Terahertz light, while potentially very useful for probing material properties, is difficult to handle using optical instruments because it is easily absorbed by many materials. Time-domain terahertz spectroscopy is already widely used to measure the optical properties of materials. Measurement of the polarization of light reflected from the sample in comparison to a reference mirror, or ellipsometry, provides even more information. Yamashita and his colleagues combined the two methods for use over a wide range of terahertz frequencies (Fig. 1).
Precision was a crucial aspect of the system, explains Yamashita. "Conventional terahertz reflection time-domain spectroscopy suffers from positioning error between the sample and the reference mirror, which prevents precise measurement of phase information."
Achieving the necessary micrometer precision across a broad frequency range required the use of as few light emitters and detectors as possible, and the use of broadband emitter and detector materials. The researchers used crystals of gallium phosphide or gallium selenide as light emitters, covering an unprecedented frequency range of 0.5–30 terahertz. For detection, Yamashita's team used a film of gallium arsenide, prepared at low temperature to extend its broadband characteristics. The thin film of gallium arsenide was transferred to an optically neutral substrate to avoid unwanted terahertz wave absorption.

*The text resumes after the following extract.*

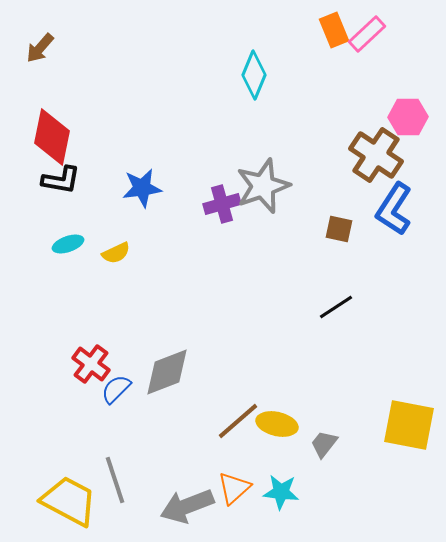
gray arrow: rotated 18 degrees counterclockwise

The researchers demonstrated the excellent performance of the system across almost the entire operating frequency range. Although some unwanted light absorption in the detector and other optical components remains, which prevents the system's use at certain frequencies, Yamashita is confident that these issues can be overcome by using thinner detector films or different optical components.
Once refined, the 'ultra-broadband' terahertz time-domain spectroscopic ellipsometry system could have some significant industrial applications. "An important application of the system," says Yamashita, "is the contactless and nondestructive characterization of carrier transport properties in semiconductors and the conducting polymers used in optoelectronic devices such as mobile-phone displays. This would be indispensable for improving device performance."